::: DOCUMENT EXCERPT :::
During the Trump campaign, a lot of pundits were mocking journalists for not understanding “real Americans” as well as the pundits did. A dapper reporter from the LA Times tweeted about the pundits, “I’d pay ten bucks to watch one of these guys try to start a tractor.”


I scoffed. Silly West Coast reporter. I grew up on a farm. Tractors start like any other stick-shift vehicle, I told him.


Mr. LA responded, “I had old ones when I was growing up! Had to prime it and engage the clutch.”


I, like the pundits, was misunderestimating the redneck credentials of a big city journalist. We then shared tractor stories: My dad’s Farmall 656s from the 1960s, his dad’s Ford 8Ns from the 1940s. That was how I met Matt Pearce, became one of this 111,000 Twitter followers, and found out he was a Missouri boy. And it made my day when he agreed to speak at the JEMKC Awards Show last night.


Sometime between the tractor argument and last night, I got the impression Matt had always been a hotshot journalist. I was retelling the tractor argument to an English teacher and she said, “THE Matt Pearce? From Mizzou?!” You know Matt Pearce? “I know OF him!” I thought that meant he was known for his work on The Maneater. Nope, he was just a heckuva popular writer among English majors at Mizzou.
::: ROWS :::
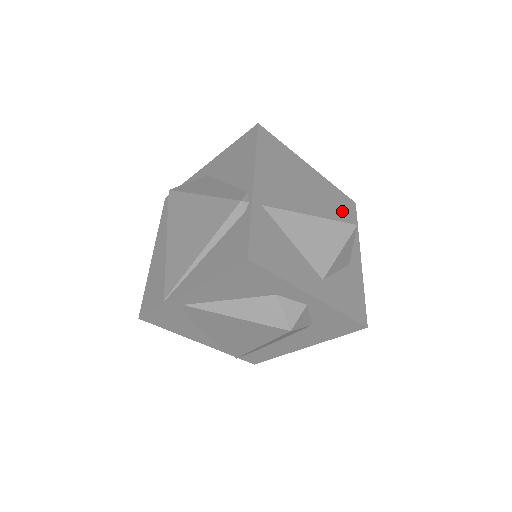
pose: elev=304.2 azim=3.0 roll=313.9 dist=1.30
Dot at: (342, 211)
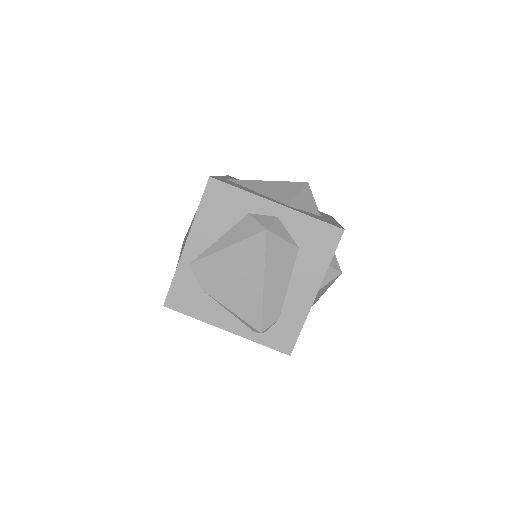
Dot at: occluded
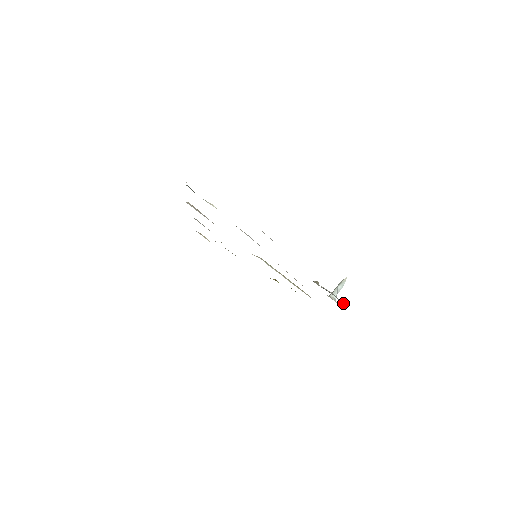
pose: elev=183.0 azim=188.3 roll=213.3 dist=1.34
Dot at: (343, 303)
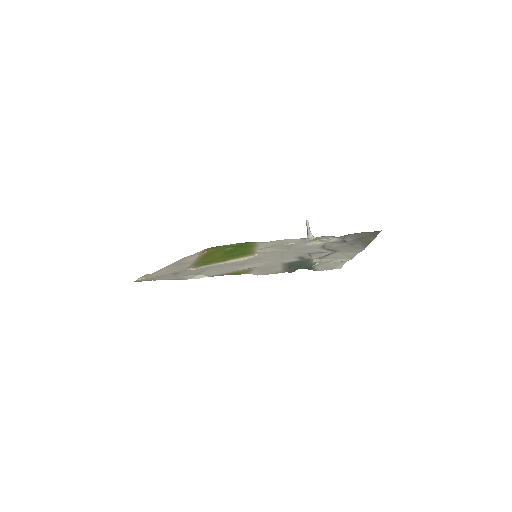
Dot at: (331, 236)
:::
SHORT EXERCISE 1: How would you say this sentence from the tractor story about Matt Pearce in Spanish: "Tractors start like any other stick-shift vehicle, I told him."
SHORT EXERCISE 2: Can you carry the account of meeting journalist Matt Pearce forward with a few paragraphs, starting after its last sentence?

TASK ANSWER 1: Los tractores arrancan como cualquier otro vehículo de cambio manual, le dije.

TASK ANSWER 2:
Matt told the audience his story: He grew up in tiny Cleveland, Missouri, and does not remember his high school even having a newspaper. He was in the band. He majored in English at Mizzou. Then, at age 24, he went back to Mizzou for his master’s in journalism and built up credentials at The Kansas City Star and The Pitch. He wanted to write 4,000-word pieces for Esquire, but he was covering crime instead.


He gave some insight to JEMKC’s young writers about the craziness of the journalism profession with his story about how he ended up in LA: When the Joplin tornado hit, he had the urge to drive down to help. Then he remembered he has a master’s in journalism. He sent notes to several major newspaper editors and said he’d freelance for whoever called him first. The LA Times won, Matt learned how to cover a tragedy by watching the professionals in Joplin, and then he worked his way up to being the national reporter for the nation’s fourth-largest newspaper, covering the celebrities and the homeless, the riots in Egypt and the white supremacists in America.


Matt told the audience, “You don’t get the money, but you get the story. And you get to know the world better every day, which is pretty cool.”


His advice to the young writers came from his father: “Don’t listen to advice.”


Also, “Slavishly imitate the people you like” and to not be afraid to strike up a conversation with a journalist you admire on Twitter.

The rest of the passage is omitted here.